▶ Document extract:
******

8 Replies Latest reply on Apr 7, 2008 1:35 PM by alwu-Oracle

    Slow bulk add rates for Oracle-Jena

    618501
      I am experiencing what I perceive to be slow add() rates into my Oracle 11g knowledge store. I am running a Java application using the Oracle-Jena API. Basically, I am using the LUBM50 data set, and for each generated RDF/XML file, I am calling the addInBulk() method found in the class BulkUpdateHandler (I am following what was done in http://www.oracle.com/technology/tech/semantic_technologies/documentation/jenadrv_readme.txt). After adding the nearly 6.9 million triples, I have an overall data rate of around 270 triples/second. Doing the same for LUBM1, I get data rates of roughly 3600 triples/second. Also, my inference maintenance mode is set to NO_UPDATE. Any ideas on how I can improve this performance?
        • 1. Re: Slow bulk add rates for Oracle-Jena
          618501
          I want to add some more information regarding my slow bulk-add performance. I ran my process again, and this time I broke it into chunks to get a better idea of what is happening. Basically, as the number of triples increases, the insertion rate DRASTICALLY decreases. For instance, here are some of my results (I am roughly adding 67,000 triples each time):

          NumTriplesInStore..........AddRate (triples/sec)
          61,339...........................3202.4
          125,559.........................2622.9
          917,060.........................969.9
          984,012.........................843.2
          1,457,552......................683.5
          1,521,956......................602.2
          2,191,529......................338.6
          3,309,224......................210.7
          5,441,194......................192.4
          6,654,859......................132.7

          As you can see, the add-in-bulk performance is not so great, and I hate to imagine what it would be as the RDF store reaches 1 billion triples.

          Oracle claims that by using the Bulk-loader (which is a combination of SQL loader and the bulk_load API) one can load LUBM 50 in about 13.5 minutes. Since this is more of a “command-line” approach, I assume that this represents close to a max bulk-load rate. For my company’s particular project, we need more of a programmatic approach, which is why we are using the Oracle-Jena API. I have not seen any published rates for this API, but since it is an Oracle implemented interface, I would have thought that the rates would be reasonably close. Can someone please help me understand what is going on? Is there some kind of duplicate triple checking happening in the background? If so, why does it not affect the SQL bulk-load approach? Are there some settings that I can tweak to get better add performance? Is there a better approach that I should be using?

          Thanks,
          Joe
          • 2. Re: Slow bulk add rates for Oracle-Jena
            alwu-Oracle
            That is a bit too slow. The addInBulk API has been used with satisfactory results.

            Could you please try the following two things?
            1) use SQL*loader followed by a PL/SQL API sem_apis.bulk_load_from_staging_table
            Please refer to user's manual for details. After you get the results, please post them
            on this thread. Please start with an empty model.

            This way, we can know whether the performance problem is in the Java code
            or is on the database side.

            2) could you please post the code snippet that you used to addInBulk?

            As a separate thing, please post your database setting for SGA/PGA. What kind of
            machine do you have? Memory, hard disk, etc.

******

▶ Data excerpts:
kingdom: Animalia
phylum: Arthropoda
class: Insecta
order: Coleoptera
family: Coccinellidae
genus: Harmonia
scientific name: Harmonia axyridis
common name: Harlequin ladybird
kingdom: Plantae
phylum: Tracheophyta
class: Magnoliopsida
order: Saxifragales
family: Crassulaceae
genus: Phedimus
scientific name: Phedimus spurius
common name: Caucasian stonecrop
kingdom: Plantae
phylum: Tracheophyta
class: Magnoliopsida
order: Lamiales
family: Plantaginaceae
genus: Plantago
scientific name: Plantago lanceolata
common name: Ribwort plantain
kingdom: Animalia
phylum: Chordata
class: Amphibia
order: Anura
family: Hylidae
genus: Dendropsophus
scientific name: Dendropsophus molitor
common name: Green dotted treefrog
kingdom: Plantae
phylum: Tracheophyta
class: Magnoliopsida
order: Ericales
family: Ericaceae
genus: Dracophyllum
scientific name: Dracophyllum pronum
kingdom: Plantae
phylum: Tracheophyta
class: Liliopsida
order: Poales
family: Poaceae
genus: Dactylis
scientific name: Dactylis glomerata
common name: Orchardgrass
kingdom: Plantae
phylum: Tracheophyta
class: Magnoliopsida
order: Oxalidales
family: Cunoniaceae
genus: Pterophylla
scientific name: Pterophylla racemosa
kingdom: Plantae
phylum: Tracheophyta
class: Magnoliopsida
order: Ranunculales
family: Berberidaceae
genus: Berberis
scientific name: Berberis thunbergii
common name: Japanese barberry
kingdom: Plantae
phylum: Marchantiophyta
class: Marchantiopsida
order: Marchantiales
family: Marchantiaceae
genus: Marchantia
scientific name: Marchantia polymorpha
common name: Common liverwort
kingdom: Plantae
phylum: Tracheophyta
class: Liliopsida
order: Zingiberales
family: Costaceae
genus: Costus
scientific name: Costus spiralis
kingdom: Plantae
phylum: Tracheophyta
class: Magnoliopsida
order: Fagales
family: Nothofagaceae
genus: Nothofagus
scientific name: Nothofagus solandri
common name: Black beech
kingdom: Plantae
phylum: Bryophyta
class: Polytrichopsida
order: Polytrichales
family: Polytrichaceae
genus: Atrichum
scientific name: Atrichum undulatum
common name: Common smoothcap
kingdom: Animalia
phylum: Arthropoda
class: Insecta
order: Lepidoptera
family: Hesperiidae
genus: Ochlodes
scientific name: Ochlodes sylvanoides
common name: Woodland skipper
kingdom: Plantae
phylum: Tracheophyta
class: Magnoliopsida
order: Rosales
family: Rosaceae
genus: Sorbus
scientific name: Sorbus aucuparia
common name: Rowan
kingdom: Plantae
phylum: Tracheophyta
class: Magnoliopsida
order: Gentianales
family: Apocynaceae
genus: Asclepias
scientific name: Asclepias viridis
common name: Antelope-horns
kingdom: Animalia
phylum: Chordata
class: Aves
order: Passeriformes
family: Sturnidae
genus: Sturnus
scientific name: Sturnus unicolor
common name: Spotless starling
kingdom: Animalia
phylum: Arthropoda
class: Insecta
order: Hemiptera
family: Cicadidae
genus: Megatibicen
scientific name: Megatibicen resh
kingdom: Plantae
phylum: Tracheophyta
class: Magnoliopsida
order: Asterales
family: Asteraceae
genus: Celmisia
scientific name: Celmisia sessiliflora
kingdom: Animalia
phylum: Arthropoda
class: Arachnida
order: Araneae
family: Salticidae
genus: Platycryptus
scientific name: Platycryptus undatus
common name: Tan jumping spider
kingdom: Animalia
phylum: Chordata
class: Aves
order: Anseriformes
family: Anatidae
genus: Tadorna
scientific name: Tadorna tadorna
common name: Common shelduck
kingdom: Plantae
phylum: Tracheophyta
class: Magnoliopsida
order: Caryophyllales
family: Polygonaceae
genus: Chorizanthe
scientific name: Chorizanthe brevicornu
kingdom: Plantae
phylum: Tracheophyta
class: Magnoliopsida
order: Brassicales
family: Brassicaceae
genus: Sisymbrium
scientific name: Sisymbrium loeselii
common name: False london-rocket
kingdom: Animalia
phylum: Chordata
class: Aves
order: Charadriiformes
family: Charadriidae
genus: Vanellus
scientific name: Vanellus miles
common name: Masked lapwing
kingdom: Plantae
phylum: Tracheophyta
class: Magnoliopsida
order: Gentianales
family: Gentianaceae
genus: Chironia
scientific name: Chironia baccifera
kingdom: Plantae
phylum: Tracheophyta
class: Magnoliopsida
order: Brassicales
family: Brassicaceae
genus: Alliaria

******

▶ Work to complete:
1. In the Oracle-Jena forum thread, what overall data rate did the first poster get after adding the nearly 6.9 million triples of LUBM50?
2. Using the Oracle-Jena forum thread, say whether each statement agrees with it. Answer yes or no and quote the deciding words. (a) Oracle claims the Bulk-loader can load LUBM 50 in about 13.5 minutes. (b) In the chunked run, roughly 67,000 triples were added each time. (c) The reply asks the poster to run the SQL*loader test on a model that already holds data.
3. Rewrite the paragraph of the Oracle-Jena forum thread that begins "Oracle claims that by using the Bulk-loader" as a short bulleted list, keeping its main facts.

▶ Answers to the exercise:
1. Around 270 triples/second.

2.
(a) Yes: "one can load LUBM 50 in about 13.5 minutes"
(b) Yes: "I am roughly adding 67,000 triples each time"
(c) No: "Please start with an empty model."

3.
- Oracle claims its Bulk-loader (SQL loader plus the bulk_load API) can load LUBM 50 in about 13.5 minutes.
- The poster assumes this command-line approach is close to a maximum bulk-load rate.
- The company's project needs a programmatic approach, so it uses the Oracle-Jena API.
- The poster has seen no published rates for this API but expected them to be reasonably close, since Oracle implemented it.
- The poster asks whether duplicate triple checking happens in the background, and if so, why it does not affect the SQL bulk-load approach.
- The poster also asks whether any settings could improve add performance, or whether a better approach exists.